Through sheer coincidence, a stock photo artist I like to use for posing reference, Senshi-Stock, was running a Kickstarter with three other stock photo artists, Jade Macalla, Null-Entity, and PirateLotus-Stock. I backed them at a level high enough to request two specific poses, so I asked for a photo of two of them in the pose described above, shot from below.
Once I got the photo, I dressed my husband up in a robe and other baggy clothing that we found around the house, and photographed him in the same pose as the other photo so I could check how the fabric wrinkled and folded.
I gathered lots of stock photos of castle walls, dramatic sunrise skies, and mountainous landscapes before settling on the ones I wanted to use. The mountainous landscape here is a reference for the color scheme I wanted.
Smith also sent me a sketch of the clothing her characters wore, along with notes on the colors and materials.
To explain how I started this fantasy illustration, let me explain a few techniques that I use.
Photomontage is a technique in which the artist arranges a series of photographs to make a new image. The term is also used as a verb. This technique can create different types of images, from collages made of a few photos pasted together to complicated, blended images that you can’t tell started as separate pictures.
Artsy.net has a good page describing photomontage, and showing examples of it.
Photobashing is a sub-category of photomontage, and refers to artists merging and blending photos, 3D elements, and other assets, as part of creating a larger, realistic, composition. It is a complicated version of photomontage developed by game concept artists to speed up design time. To photobash effectively, you need a good, basic grounding in the art fundamentals of lighting, composition, and form. The term originates from “kitbashing,” the technique of combining pieces of different model kits to create new models.
Concept Art Empire has a great article about photobashing.
A good rule of thumb to go by is: if it’s a realistic illustration that looks like all the parts are part of the same scene, you’re looking at photobashing. If it’s a more conceptual or abstract image where you can tell the parts come from separate sources, you’re looking at photomontage.
Overpainting means, simply, to paint over an image. It can mean that a picture has just a few touch-ups in a layer of paint on top of it, or it can mean that the artist has worked extensively to create a new painting on top of the picture.

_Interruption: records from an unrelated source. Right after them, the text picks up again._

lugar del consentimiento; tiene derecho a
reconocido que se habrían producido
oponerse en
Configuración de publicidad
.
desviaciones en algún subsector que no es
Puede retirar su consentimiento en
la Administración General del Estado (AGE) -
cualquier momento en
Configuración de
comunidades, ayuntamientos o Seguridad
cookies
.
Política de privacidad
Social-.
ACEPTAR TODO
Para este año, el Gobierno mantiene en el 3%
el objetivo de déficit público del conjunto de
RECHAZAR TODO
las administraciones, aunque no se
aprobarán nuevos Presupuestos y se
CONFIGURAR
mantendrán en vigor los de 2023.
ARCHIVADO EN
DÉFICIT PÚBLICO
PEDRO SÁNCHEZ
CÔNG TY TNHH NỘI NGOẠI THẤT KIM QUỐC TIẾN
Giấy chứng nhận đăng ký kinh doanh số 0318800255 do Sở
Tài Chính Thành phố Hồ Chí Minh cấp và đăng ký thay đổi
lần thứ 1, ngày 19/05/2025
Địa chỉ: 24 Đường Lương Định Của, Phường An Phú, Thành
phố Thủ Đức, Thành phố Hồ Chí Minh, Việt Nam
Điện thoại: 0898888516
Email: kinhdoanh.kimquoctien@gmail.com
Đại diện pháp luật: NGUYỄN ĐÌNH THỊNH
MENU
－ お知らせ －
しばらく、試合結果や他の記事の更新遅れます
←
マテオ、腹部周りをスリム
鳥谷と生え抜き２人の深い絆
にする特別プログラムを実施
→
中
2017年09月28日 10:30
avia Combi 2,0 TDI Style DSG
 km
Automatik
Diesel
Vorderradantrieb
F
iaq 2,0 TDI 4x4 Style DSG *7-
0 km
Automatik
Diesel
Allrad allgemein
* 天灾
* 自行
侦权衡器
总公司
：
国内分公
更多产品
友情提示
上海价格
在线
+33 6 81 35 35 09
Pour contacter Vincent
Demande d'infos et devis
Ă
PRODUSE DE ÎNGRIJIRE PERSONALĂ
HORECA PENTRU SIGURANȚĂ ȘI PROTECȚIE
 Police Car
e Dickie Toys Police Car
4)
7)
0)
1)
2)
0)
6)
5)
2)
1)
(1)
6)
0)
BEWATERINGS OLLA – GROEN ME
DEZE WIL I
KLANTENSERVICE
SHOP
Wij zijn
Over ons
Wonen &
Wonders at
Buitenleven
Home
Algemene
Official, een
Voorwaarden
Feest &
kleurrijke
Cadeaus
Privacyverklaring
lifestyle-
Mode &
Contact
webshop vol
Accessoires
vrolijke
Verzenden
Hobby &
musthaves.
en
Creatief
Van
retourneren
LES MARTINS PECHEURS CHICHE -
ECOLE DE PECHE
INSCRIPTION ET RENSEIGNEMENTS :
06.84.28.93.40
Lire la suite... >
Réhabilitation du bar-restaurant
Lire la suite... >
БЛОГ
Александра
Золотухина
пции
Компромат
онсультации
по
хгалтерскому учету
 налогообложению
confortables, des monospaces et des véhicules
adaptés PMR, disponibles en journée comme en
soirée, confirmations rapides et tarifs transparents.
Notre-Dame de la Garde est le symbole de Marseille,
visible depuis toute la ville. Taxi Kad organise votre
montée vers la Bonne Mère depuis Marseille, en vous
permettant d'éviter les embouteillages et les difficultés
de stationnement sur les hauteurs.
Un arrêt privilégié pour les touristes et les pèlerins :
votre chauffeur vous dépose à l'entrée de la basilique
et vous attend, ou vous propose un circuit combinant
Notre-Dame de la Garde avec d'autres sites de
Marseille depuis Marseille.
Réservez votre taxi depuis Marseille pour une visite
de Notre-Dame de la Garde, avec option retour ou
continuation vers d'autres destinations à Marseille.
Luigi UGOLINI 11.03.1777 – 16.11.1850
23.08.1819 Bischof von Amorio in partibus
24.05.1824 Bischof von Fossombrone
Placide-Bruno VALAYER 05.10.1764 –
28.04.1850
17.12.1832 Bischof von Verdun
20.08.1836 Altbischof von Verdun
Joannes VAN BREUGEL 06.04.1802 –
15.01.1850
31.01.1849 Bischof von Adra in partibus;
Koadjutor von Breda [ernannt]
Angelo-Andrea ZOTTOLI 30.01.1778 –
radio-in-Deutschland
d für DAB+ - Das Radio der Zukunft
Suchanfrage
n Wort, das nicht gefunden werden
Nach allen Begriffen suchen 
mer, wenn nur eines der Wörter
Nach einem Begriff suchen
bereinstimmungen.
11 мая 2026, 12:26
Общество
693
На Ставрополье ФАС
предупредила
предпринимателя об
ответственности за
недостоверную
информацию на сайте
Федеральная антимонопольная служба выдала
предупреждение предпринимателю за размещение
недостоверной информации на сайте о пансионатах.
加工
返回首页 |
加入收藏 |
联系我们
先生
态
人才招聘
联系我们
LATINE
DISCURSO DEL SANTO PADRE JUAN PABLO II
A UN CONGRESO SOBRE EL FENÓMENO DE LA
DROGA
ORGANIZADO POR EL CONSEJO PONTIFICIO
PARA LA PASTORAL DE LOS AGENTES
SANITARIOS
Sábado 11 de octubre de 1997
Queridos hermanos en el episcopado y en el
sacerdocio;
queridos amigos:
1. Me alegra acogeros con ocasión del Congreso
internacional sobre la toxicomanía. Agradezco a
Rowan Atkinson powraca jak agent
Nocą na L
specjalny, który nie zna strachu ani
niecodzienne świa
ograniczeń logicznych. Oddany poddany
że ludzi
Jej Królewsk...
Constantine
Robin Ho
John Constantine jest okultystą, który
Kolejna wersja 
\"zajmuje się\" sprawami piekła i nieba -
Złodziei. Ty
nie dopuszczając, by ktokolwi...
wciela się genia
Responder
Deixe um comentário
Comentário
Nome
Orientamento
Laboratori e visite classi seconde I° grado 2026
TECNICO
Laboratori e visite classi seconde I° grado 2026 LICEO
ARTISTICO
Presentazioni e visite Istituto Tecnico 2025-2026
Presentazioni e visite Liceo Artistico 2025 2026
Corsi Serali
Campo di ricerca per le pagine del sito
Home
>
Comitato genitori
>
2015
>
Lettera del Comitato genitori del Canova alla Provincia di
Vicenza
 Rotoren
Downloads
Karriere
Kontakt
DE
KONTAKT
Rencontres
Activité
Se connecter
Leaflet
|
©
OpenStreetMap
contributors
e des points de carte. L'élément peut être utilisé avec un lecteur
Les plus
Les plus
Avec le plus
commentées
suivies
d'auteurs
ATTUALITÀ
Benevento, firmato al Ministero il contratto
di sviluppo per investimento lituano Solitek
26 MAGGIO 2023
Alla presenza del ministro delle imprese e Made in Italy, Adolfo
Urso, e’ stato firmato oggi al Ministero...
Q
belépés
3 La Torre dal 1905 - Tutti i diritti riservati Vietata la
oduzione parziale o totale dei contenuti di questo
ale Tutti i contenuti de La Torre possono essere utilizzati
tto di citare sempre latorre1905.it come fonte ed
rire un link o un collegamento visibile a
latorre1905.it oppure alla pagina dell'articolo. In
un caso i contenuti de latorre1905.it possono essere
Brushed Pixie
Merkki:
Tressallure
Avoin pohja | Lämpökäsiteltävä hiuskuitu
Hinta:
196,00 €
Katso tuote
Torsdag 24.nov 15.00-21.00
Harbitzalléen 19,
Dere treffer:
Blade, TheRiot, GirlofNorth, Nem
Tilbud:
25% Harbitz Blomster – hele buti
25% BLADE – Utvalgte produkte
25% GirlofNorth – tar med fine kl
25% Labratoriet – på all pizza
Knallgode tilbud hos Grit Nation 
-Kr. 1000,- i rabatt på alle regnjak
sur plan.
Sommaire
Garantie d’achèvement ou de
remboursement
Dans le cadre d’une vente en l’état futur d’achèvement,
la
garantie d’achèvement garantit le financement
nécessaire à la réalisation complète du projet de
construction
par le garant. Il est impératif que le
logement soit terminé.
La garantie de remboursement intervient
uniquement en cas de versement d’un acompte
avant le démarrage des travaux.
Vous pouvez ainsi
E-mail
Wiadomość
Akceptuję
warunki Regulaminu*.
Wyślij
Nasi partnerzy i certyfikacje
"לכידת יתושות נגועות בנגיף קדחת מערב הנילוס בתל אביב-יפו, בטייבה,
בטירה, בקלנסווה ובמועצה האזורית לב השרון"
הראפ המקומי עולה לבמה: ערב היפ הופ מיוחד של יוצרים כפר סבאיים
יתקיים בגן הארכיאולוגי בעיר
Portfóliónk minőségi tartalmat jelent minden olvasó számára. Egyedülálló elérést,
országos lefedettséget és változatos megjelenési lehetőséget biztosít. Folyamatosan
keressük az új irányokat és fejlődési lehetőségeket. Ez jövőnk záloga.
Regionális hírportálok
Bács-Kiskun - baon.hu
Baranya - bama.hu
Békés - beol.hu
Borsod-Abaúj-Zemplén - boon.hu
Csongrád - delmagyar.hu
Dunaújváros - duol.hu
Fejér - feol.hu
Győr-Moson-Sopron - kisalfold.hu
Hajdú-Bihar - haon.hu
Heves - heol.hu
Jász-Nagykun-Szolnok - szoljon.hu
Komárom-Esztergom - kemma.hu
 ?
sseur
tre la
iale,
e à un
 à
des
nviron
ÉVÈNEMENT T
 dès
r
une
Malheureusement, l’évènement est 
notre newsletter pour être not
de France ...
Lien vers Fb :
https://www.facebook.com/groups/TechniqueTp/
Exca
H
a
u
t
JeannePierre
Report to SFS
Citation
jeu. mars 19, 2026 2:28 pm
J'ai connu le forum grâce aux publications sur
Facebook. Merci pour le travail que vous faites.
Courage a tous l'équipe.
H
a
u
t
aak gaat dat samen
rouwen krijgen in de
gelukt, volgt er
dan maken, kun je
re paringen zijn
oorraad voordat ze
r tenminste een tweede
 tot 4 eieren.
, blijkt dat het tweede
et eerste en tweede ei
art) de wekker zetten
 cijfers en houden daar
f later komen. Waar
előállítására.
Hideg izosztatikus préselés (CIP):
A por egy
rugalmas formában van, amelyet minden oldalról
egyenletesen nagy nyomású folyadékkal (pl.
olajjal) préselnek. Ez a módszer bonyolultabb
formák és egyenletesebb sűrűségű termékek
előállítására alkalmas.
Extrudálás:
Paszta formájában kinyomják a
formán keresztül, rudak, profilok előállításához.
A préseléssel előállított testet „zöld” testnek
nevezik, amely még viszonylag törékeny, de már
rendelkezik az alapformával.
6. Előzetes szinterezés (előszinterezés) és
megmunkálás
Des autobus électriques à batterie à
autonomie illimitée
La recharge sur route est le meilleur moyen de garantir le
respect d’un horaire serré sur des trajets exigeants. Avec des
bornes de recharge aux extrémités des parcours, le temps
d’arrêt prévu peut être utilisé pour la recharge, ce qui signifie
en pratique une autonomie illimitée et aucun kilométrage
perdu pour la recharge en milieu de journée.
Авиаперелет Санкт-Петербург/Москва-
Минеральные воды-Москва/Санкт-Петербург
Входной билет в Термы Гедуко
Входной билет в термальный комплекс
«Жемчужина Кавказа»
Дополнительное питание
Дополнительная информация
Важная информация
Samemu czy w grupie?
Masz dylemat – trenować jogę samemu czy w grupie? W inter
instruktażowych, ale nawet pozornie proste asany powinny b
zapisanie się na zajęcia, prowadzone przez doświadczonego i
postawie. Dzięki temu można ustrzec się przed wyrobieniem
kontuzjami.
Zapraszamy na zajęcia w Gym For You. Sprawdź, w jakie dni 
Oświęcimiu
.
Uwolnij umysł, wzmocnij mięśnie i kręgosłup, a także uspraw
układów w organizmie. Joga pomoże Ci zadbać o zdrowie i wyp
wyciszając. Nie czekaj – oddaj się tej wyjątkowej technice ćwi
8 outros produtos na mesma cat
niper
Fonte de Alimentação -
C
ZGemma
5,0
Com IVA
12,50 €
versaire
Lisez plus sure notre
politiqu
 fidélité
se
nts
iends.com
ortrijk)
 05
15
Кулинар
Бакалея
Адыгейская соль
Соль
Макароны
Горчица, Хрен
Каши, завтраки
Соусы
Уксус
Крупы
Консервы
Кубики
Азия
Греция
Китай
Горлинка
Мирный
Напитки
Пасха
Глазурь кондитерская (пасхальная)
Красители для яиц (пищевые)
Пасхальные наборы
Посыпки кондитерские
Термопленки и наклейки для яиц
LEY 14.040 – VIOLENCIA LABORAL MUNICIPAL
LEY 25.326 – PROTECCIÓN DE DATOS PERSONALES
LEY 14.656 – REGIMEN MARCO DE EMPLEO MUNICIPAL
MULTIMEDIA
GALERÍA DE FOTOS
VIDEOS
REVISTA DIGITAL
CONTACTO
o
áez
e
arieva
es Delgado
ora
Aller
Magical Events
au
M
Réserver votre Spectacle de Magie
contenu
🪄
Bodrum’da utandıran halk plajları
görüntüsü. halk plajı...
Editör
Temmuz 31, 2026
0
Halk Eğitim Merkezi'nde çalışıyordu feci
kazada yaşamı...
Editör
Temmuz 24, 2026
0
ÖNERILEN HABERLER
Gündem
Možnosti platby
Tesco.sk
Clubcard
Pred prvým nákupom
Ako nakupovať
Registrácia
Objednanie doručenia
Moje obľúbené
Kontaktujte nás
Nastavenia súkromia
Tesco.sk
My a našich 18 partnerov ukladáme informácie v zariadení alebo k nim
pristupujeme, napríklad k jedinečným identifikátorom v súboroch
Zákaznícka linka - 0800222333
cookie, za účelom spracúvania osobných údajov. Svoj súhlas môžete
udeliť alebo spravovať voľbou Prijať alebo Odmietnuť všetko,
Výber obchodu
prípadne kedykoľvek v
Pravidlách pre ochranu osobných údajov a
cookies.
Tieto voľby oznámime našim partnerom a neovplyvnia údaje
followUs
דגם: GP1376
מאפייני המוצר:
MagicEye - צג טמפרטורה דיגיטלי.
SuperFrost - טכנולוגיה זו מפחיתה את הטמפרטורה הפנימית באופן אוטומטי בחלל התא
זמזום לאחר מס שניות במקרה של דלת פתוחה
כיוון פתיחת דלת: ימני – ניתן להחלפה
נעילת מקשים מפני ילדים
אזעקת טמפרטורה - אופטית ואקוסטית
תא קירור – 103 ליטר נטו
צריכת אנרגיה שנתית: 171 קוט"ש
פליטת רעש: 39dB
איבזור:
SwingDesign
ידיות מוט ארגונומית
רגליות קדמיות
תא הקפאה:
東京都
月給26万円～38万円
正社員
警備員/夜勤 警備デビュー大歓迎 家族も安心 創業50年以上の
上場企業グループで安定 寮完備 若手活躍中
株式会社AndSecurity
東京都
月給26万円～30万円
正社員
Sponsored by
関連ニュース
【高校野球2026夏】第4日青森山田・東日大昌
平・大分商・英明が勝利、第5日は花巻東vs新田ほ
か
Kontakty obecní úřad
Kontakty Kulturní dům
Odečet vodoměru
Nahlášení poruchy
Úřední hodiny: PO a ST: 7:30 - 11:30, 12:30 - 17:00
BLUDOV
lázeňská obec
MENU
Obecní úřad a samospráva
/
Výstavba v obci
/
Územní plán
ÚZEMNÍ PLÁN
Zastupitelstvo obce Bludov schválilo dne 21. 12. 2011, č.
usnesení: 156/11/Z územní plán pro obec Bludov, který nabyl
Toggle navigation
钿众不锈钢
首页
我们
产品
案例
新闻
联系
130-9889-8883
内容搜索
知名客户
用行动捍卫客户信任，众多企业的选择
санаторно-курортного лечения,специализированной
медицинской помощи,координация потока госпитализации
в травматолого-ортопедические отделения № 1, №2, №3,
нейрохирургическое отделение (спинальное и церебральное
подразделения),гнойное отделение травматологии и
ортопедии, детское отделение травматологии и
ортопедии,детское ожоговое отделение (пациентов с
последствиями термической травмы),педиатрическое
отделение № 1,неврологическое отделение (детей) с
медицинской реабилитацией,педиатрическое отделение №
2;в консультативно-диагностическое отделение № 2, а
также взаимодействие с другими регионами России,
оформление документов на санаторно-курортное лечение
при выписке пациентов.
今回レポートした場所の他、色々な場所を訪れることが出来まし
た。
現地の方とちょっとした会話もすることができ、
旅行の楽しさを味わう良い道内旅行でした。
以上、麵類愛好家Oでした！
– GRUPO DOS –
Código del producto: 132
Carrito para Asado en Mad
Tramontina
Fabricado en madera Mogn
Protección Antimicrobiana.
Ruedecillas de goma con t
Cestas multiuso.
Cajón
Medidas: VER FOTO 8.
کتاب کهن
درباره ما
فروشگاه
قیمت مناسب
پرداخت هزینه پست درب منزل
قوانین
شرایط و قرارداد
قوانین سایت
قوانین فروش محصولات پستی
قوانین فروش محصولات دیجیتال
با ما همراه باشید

It is a common technique in oil painting. An artist will create an underpainting, defining shapes, lighting, and form or even creating the entire picture in monochrome, then applies layers of paint on top of the underpainting. These can be transparent glazes, to tint the underpainting, or layers of thicker paint using the underpainting as a guide.
For this digital illustration, I used the techniques of photomontage and overpainting. While I do photobashing as well, I’m hesitant to call the final version of this book cover art photobashed, because I just used the photomontage as a sketch, and painted over it.
I started a greyscale underpainting using the sketched lines and the photos as a guide. The characters look terrible in this picture because I am focusing on the castle wall. I want to paint the complex stonework first. That’s because it’s easier for me to paint the secondary parts of the image before I work on the painting’s focal point.
I hated the stonework and started over again, using another photograph as reference. I also drew lines representing the direction of the sunlight on the reference photograph so I’d keep it in mind.
At this point, I am happy with the castle wall. I fully rendered the figures in greyscale, keeping the direction of the light in mind. The far background is still a photo. I thought I’d finished the underpainting at this point, but….
At this point, Smith asked me to change the pennant to a war banner with a bird of prey on it. Now the underpainting is finished.